Further Clarification of Pain Management Complexity in Radiotherapy: Insights from Modern Statistical Approaches

Cancers (Basel). 2024 Apr 3;16(7):1407. doi: 10.3390/cancers16071407.

Abstract

Background: The primary objective of this study was to assess the adequacy of analgesic care in radiotherapy (RT) patients, with a secondary objective to identify predictive variables associated with pain management adequacy using a modern statistical approach, integrating the Least Absolute Shrinkage and Selection Operator (LASSO) algorithm and the Classification and Regression Tree (CART) analysis.

Methods: This observational, multicenter cohort study involved 1387 patients reporting pain or taking analgesic drugs from 13 RT departments in Italy. The Pain Management Index (PMI) served as the measure for pain control adequacy, with a PMI score < 0 indicating suboptimal management. Patient demographics, clinical status, and treatment-related factors were examined to discern the predictors of pain management adequacy.

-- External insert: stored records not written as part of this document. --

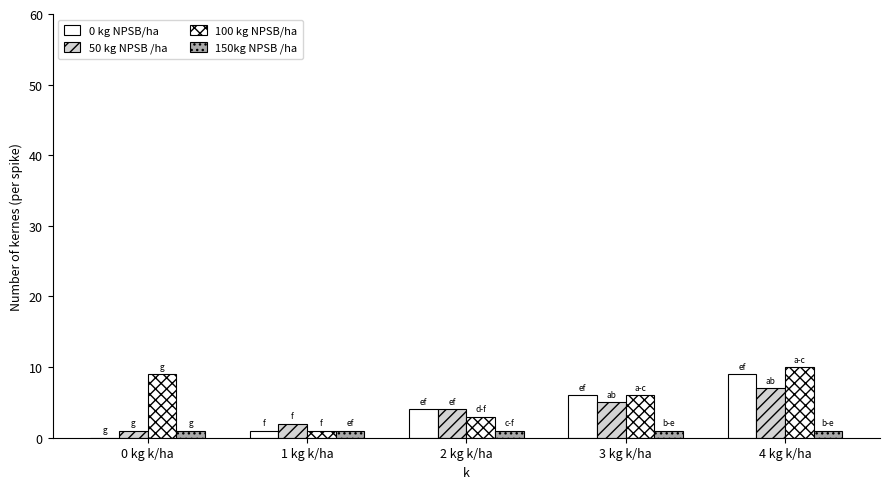

What is the highest value of the 150kg NPSB /ha series?

1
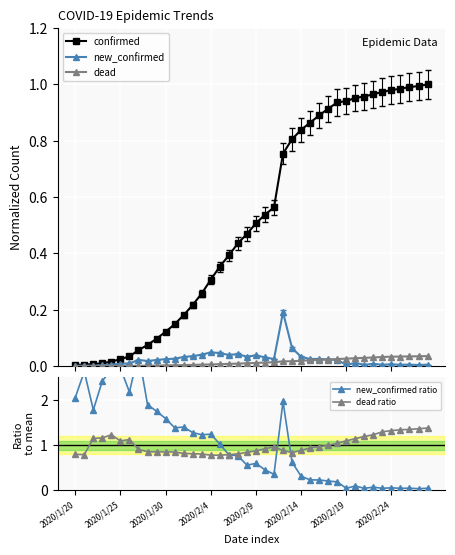

Is it true that dead ratio equals 1.2 at 2020/2/4?

False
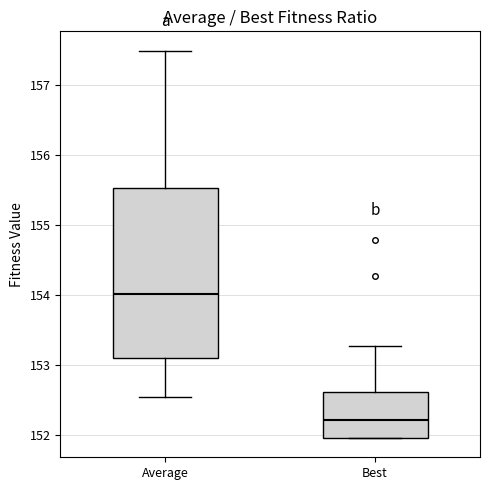

Comparing the boxes themselves (not the whiskers), which one is the tallest?

Average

Results: Among the analyzed cohort, 46.1% reported inadequately managed pain. Non-cancer pain origin, breast cancer diagnosis, higher ECOG Performance Status scores, younger patient age, early assessment phase, and curative treatment intent emerged as significant determinants of negative PMI from the LASSO analysis. Notably, pain management was observed to improve as RT progressed, with a greater discrepancy between cancer (33.2% with PMI < 0) and non-cancer pain (73.1% with PMI < 0). Breast cancer patients under 70 years of age with non-cancer pain had the highest rate of negative PMI at 86.5%, highlighting a potential deficiency in managing benign pain in younger patients.

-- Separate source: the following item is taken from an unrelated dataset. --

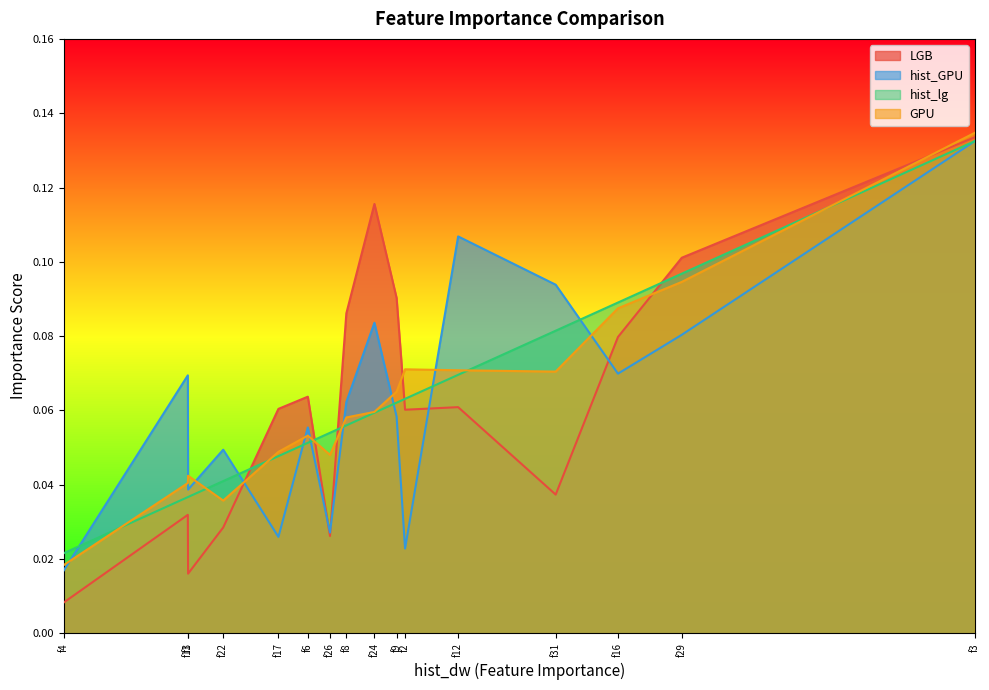

Reading left to right, list all the values displayed in this chart.

LGB: f3=0.1	f29=0.1	f16=0.1	f31=0.0	f12=0.1	f2=0.1	f9=0.1	f24=0.1	f8=0.1	f26=0.0	f6=0.1	f17=0.1	f22=0.0	f13=0.0	f1=0.0	f4=0.0
hist_GPU: f3=0.1	f29=0.1	f16=0.1	f31=0.1	f12=0.1	f2=0.0	f9=0.1	f24=0.1	f8=0.1	f26=0.0	f6=0.1	f17=0.0	f22=0.0	f13=0.0	f1=0.1	f4=0.0
hist_lg: f3=0.1	f29=0.1	f16=0.1	f31=0.1	f12=0.1	f2=0.1	f9=0.1	f24=0.1	f8=0.1	f26=0.1	f6=0.1	f17=0.0	f22=0.0	f13=0.0	f1=0.0	f4=0.0
GPU: f3=0.1	f29=0.1	f16=0.1	f31=0.1	f12=0.1	f2=0.1	f9=0.1	f24=0.1	f8=0.1	f26=0.0	f6=0.1	f17=0.0	f22=0.0	f13=0.0	f1=0.0	f4=0.0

Conclusions: The study underscores the dynamic nature of pain management during RT, suggesting improvements over the treatment course yet revealing specific challenges in non-cancer pain management, particularly among younger breast cancer patients. The use of advanced statistical techniques for analysis stresses the importance of a multifaceted approach to pain management, one that incorporates both cancer and non-cancer pain considerations to ensure a holistic and improved quality of oncological care.

Keywords: classification and regression tree (CART) analysis; least absolute shrinkage and selection operator (LASSO) algorithm; multicenter; observational study; pain; pain management index; radiotherapy.

Grants and funding

This project received funding from the European Union’s Horizon 2020 research and innovation programme under grant agreement No 825859.